Wer auch immer die Bundestagswahl gewinnt: Die Ausgangslage für die neue Bundesregierung scheint so gut zu sein wie selten zuvor. Deutschland ist nicht mehr der kranke Mann Europas, sondern ein Pol der Stabilität in einem instabilen Europa. Doch von dieser Stabilität sollte man sich nicht blenden lassen. Der Bundesrepublik stehen dringende strukturelle Reformen bevor, die von enormer Bedeutung für die wirtschaftliche Zukunft des Landes sind – weit über die nächsten vier Jahre hinaus.

Deutschland hat im vergangenen Jahrzehnt drei große wirtschaftliche Erfolge erzielt: auf dem Arbeitsmarkt, in der Wettbewerbsfähigkeit und bei der Konsolidierung der Staatsfinanzen. Aber alle diese Erfolge haben Schattenseiten und offenbaren Schwächen.

Die erste Schwäche betrifft den Arbeitsmarkt, wo viele Menschen Beschäftigung gefunden haben und die Arbeitslosenquote von fast 12 Prozent im Jahr 2005 auf heute unter 7 Prozent gesunken ist. Diese Leistung sollte nicht unterschätzt werden, denn sie wurde trotz zweier tiefer Finanzkrisen erzielt. Sie beruht sowohl auf strukturellen Arbeitsmarktreformen wie auf dem besonnenen Handeln aller Tarifpartner.

Dieser Erfolg ist jedoch nicht ohne Makel. Der Anstieg der Beschäftigung ist einhergegangen mit einer enttäuschenden Entwicklung der Produktivität. Zudem hat kaum ein Industrieland über das letzte Jahrzehnt eine so schwache Entwicklung der Reallöhne erlebt wie Deutschland. Die Kaufkraft der Einkommen vieler Deutscher ist heute nicht höher als vor zehn Jahren.

Der zweite große Erfolg ist die internationale Wettbewerbsfähigkeit deutscher Exportunternehmen. Deutschland ist eines der ganz wenigen Industrieländer, deren globale Marktanteile trotz des starken Wettbewerbs mit den Schwellenländern weiter gestiegen sind. Die Exporte haben einen wichtigen Beitrag dazu geleistet, die deutsche Wirtschaft nach der globalen Finanzkrise von 2008/09 aus der Rezession zu ziehen.

Aber auch dieser Erfolg hat eine Kehrseite: Deutschland hat seit dem Jahr 2000 eine der schwächsten Wachstumsraten aller Industrieländer verzeichnet. Abgesehen von den erfolgreichen Exportsektoren sind vor allem viele Dienstleistungssektoren nur schwach gewachsen und bis heute wenig wettbewerbsfähig. Prognosen zufolge wird sich das mittelfristig nicht ändern: Das Potenzial für Wachstum, über das die deutsche Wirtschaft verfügt, bleibt demnach über die nächsten Jahre enttäuschend niedrig.

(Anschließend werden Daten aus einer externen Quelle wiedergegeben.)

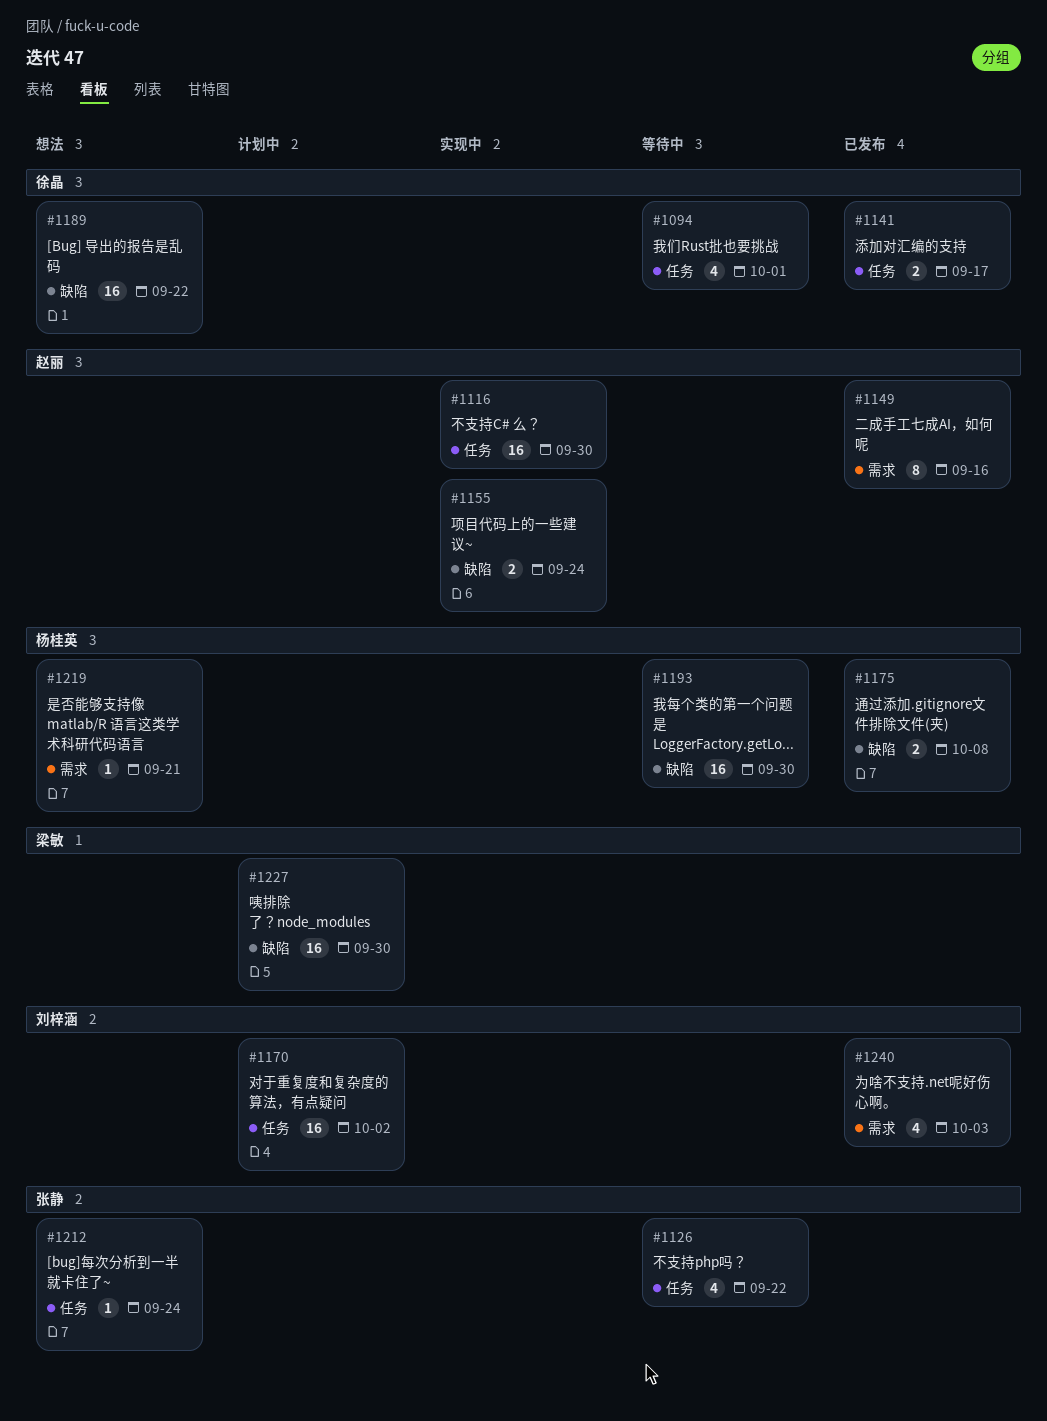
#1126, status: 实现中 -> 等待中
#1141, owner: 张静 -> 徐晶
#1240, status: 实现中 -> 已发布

Die dritte wichtige Leistung ist die Verbesserung der Staatsfinanzen, die bereits im Jahr 2012 zu einem kleinen Überschuss der öffentlichen Haushalte geführt hat – während fast alle anderen Industrieländer noch immer riesige Defizite haben. Diese Verbesserung entstand hauptsächlich dadurch, dass die Einnahmen deutlich gesteigert wurden (aufgrund positiver Arbeitsmarktentwicklungen und niedriger Zinsen), und nicht durch Ausgabenkürzungen. Dabei ist es gelungen, die Balance zu halten zwischen Konsolidierung und der Notwendigkeit, die wirtschaftliche Erholung nicht zu gefährden.

Die Kehrseite ist, dass die öffentlichen Ausgaben für Bildung und Infrastruktur niedrig waren. Dadurch ist das Vermögen des deutschen Staates (nach Abzug der Schulden), das vor allem aus öffentlicher Infrastruktur besteht, von über 500 Milliarden Euro – so hoch lag es vor zehn Jahren – auf praktisch null gefallen.

Alle Kehrseiten haben eine gemeinsame Hauptursache: eine massive Investitionsschwäche. In den neunziger Jahren entsprachen die Investitionen mehr als 20 Prozent der Wirtschaftsleistung, heute sind es nur noch knapp 17 Prozent. Kaum ein Industrieland investiert so wenig. Eine Studie des DIW Berlin zeigt, dass Deutschland, mit seiner großen forschungs- und entwicklungsintensiven Industrie, 75 bis 80 Milliarden Euro mehr pro Jahr investieren müsste. Die öffentlichen und die privaten Investitionen sind also deutlich unzureichend.